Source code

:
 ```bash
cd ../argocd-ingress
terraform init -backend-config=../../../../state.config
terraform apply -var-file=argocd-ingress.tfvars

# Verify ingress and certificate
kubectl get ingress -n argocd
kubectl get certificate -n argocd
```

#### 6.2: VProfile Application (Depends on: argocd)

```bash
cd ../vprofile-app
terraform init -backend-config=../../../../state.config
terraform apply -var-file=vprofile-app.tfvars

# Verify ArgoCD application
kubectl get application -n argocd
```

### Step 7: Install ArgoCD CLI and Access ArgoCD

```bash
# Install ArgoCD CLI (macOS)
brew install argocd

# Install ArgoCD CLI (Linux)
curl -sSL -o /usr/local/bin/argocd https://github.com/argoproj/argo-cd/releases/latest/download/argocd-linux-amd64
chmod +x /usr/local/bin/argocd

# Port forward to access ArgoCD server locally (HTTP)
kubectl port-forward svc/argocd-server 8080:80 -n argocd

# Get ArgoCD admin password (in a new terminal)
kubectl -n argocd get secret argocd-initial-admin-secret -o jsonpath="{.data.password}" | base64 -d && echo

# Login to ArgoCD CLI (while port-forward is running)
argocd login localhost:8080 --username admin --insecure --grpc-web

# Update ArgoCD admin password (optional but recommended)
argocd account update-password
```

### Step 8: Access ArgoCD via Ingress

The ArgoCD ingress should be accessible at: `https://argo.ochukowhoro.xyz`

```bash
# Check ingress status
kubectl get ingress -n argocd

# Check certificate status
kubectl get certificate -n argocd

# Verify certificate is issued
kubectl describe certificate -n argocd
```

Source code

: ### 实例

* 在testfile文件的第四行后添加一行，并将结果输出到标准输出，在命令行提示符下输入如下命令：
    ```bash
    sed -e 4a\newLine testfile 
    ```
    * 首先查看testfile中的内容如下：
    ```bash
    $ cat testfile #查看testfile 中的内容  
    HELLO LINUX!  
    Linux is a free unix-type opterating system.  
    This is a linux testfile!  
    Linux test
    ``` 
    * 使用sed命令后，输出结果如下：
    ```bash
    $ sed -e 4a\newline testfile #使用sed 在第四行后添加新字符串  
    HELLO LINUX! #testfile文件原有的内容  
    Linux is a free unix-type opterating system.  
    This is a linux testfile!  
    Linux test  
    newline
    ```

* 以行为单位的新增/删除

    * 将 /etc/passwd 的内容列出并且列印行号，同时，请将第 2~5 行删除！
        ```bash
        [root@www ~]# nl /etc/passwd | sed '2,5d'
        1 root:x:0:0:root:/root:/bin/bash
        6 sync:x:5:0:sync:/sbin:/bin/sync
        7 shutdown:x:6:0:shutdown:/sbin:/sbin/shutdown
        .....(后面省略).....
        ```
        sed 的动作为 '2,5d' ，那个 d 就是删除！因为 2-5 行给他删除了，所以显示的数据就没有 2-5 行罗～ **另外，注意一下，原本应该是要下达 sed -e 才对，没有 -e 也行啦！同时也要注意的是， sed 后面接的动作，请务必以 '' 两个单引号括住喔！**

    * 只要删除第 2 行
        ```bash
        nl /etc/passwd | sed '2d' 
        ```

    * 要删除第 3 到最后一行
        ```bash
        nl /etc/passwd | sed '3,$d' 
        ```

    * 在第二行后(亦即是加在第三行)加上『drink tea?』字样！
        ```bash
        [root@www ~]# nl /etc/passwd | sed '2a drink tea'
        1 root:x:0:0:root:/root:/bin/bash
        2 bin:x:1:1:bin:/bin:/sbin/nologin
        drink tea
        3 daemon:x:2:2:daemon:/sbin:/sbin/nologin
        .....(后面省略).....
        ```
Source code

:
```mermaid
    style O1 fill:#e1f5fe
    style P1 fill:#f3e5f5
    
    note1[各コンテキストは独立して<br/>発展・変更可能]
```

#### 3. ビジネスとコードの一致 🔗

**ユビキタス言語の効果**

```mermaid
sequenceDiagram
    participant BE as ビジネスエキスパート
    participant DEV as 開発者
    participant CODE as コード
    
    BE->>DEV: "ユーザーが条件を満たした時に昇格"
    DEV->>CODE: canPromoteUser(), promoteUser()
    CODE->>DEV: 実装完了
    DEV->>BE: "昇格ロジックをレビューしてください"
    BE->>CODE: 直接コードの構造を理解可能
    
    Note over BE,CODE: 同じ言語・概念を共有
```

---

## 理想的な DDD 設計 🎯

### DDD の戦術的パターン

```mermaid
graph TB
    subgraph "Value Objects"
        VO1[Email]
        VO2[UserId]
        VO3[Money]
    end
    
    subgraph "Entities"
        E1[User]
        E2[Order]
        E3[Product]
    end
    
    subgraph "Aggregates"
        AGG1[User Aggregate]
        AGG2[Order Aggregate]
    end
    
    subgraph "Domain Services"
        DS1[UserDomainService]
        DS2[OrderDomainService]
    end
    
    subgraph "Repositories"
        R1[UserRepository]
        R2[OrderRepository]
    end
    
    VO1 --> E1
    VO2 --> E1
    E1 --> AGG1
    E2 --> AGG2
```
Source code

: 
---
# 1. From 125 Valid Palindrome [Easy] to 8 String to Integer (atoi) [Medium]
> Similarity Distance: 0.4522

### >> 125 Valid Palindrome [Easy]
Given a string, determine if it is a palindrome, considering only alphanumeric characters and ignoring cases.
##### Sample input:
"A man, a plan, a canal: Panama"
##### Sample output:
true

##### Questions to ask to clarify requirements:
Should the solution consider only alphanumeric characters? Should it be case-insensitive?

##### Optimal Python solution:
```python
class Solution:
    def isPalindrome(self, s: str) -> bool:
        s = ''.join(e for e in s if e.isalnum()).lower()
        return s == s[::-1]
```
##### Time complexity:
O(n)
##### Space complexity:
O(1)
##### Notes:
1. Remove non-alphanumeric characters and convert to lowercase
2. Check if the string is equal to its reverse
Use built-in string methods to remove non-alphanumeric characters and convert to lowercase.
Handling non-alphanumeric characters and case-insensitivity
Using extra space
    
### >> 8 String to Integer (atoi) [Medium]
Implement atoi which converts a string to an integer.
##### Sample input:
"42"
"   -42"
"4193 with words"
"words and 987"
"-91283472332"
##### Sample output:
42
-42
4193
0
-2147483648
++++
Nothing in the records may be altered; restate them word for word.

● **EXERCISE ANSWER**:
Source code

:
 ```bash
cd ../argocd-ingress
terraform init -backend-config=../../../../state.config
terraform apply -var-file=argocd-ingress.tfvars

# Verify ingress and certificate
kubectl get ingress -n argocd
kubectl get certificate -n argocd
```

#### 6.2: VProfile Application (Depends on: argocd)

```bash
cd ../vprofile-app
terraform init -backend-config=../../../../state.config
terraform apply -var-file=vprofile-app.tfvars

# Verify ArgoCD application
kubectl get application -n argocd
```

### Step 7: Install ArgoCD CLI and Access ArgoCD

```bash
# Install ArgoCD CLI (macOS)
brew install argocd

# Install ArgoCD CLI (Linux)
curl -sSL -o /usr/local/bin/argocd https://github.com/argoproj/argo-cd/releases/latest/download/argocd-linux-amd64
chmod +x /usr/local/bin/argocd

# Port forward to access ArgoCD server locally (HTTP)
kubectl port-forward svc/argocd-server 8080:80 -n argocd

# Get ArgoCD admin password (in a new terminal)
kubectl -n argocd get secret argocd-initial-admin-secret -o jsonpath="{.data.password}" | base64 -d && echo

# Login to ArgoCD CLI (while port-forward is running)
argocd login localhost:8080 --username admin --insecure --grpc-web

# Update ArgoCD admin password (optional but recommended)
argocd account update-password
```

### Step 8: Access ArgoCD via Ingress

The ArgoCD ingress should be accessible at: `https://argo.ochukowhoro.xyz`

```bash
# Check ingress status
kubectl get ingress -n argocd

# Check certificate status
kubectl get certificate -n argocd

# Verify certificate is issued
kubectl describe certificate -n argocd
```

Source code

: ### 实例

* 在testfile文件的第四行后添加一行，并将结果输出到标准输出，在命令行提示符下输入如下命令：
    ```bash
    sed -e 4a\newLine testfile 
    ```
    * 首先查看testfile中的内容如下：
    ```bash
    $ cat testfile #查看testfile 中的内容  
    HELLO LINUX!  
    Linux is a free unix-type opterating system.  
    This is a linux testfile!  
    Linux test
    ``` 
    * 使用sed命令后，输出结果如下：
    ```bash
    $ sed -e 4a\newline testfile #使用sed 在第四行后添加新字符串  
    HELLO LINUX! #testfile文件原有的内容  
    Linux is a free unix-type opterating system.  
    This is a linux testfile!  
    Linux test  
    newline
    ```

* 以行为单位的新增/删除

    * 将 /etc/passwd 的内容列出并且列印行号，同时，请将第 2~5 行删除！
        ```bash
        [root@www ~]# nl /etc/passwd | sed '2,5d'
        1 root:x:0:0:root:/root:/bin/bash
        6 sync:x:5:0:sync:/sbin:/bin/sync
        7 shutdown:x:6:0:shutdown:/sbin:/sbin/shutdown
        .....(后面省略).....
        ```
        sed 的动作为 '2,5d' ，那个 d 就是删除！因为 2-5 行给他删除了，所以显示的数据就没有 2-5 行罗～ **另外，注意一下，原本应该是要下达 sed -e 才对，没有 -e 也行啦！同时也要注意的是， sed 后面接的动作，请务必以 '' 两个单引号括住喔！**

    * 只要删除第 2 行
        ```bash
        nl /etc/passwd | sed '2d' 
        ```

    * 要删除第 3 到最后一行
        ```bash
        nl /etc/passwd | sed '3,$d' 
        ```

    * 在第二行后(亦即是加在第三行)加上『drink tea?』字样！
        ```bash
        [root@www ~]# nl /etc/passwd | sed '2a drink tea'
        1 root:x:0:0:root:/root:/bin/bash
        2 bin:x:1:1:bin:/bin:/sbin/nologin
        drink tea
        3 daemon:x:2:2:daemon:/sbin:/sbin/nologin
        .....(后面省略).....
        ```
Source code

:
```mermaid
    style O1 fill:#e1f5fe
    style P1 fill:#f3e5f5
    
    note1[各コンテキストは独立して<br/>発展・変更可能]
```

#### 3. ビジネスとコードの一致 🔗

**ユビキタス言語の効果**

```mermaid
sequenceDiagram
    participant BE as ビジネスエキスパート
    participant DEV as 開発者
    participant CODE as コード
    
    BE->>DEV: "ユーザーが条件を満たした時に昇格"
    DEV->>CODE: canPromoteUser(), promoteUser()
    CODE->>DEV: 実装完了
    DEV->>BE: "昇格ロジックをレビューしてください"
    BE->>CODE: 直接コードの構造を理解可能
    
    Note over BE,CODE: 同じ言語・概念を共有
```

---

## 理想的な DDD 設計 🎯

### DDD の戦術的パターン

```mermaid
graph TB
    subgraph "Value Objects"
        VO1[Email]
        VO2[UserId]
        VO3[Money]
    end
    
    subgraph "Entities"
        E1[User]
        E2[Order]
        E3[Product]
    end
    
    subgraph "Aggregates"
        AGG1[User Aggregate]
        AGG2[Order Aggregate]
    end
    
    subgraph "Domain Services"
        DS1[UserDomainService]
        DS2[OrderDomainService]
    end
    
    subgraph "Repositories"
        R1[UserRepository]
        R2[OrderRepository]
    end
    
    VO1 --> E1
    VO2 --> E1
    E1 --> AGG1
    E2 --> AGG2
```
Source code

: 
---
# 1. From 125 Valid Palindrome [Easy] to 8 String to Integer (atoi) [Medium]
> Similarity Distance: 0.4522

### >> 125 Valid Palindrome [Easy]
Given a string, determine if it is a palindrome, considering only alphanumeric characters and ignoring cases.
##### Sample input:
"A man, a plan, a canal: Panama"
##### Sample output:
true

##### Questions to ask to clarify requirements:
Should the solution consider only alphanumeric characters? Should it be case-insensitive?

##### Optimal Python solution:
```python
class Solution:
    def isPalindrome(self, s: str) -> bool:
        s = ''.join(e for e in s if e.isalnum()).lower()
        return s == s[::-1]
```
##### Time complexity:
O(n)
##### Space complexity:
O(1)
##### Notes:
1. Remove non-alphanumeric characters and convert to lowercase
2. Check if the string is equal to its reverse
Use built-in string methods to remove non-alphanumeric characters and convert to lowercase.
Handling non-alphanumeric characters and case-insensitivity
Using extra space
    
### >> 8 String to Integer (atoi) [Medium]
Implement atoi which converts a string to an integer.
##### Sample input:
"42"
"   -42"
"4193 with words"
"words and 987"
"-91283472332"
##### Sample output:
42
-42
4193
0
-2147483648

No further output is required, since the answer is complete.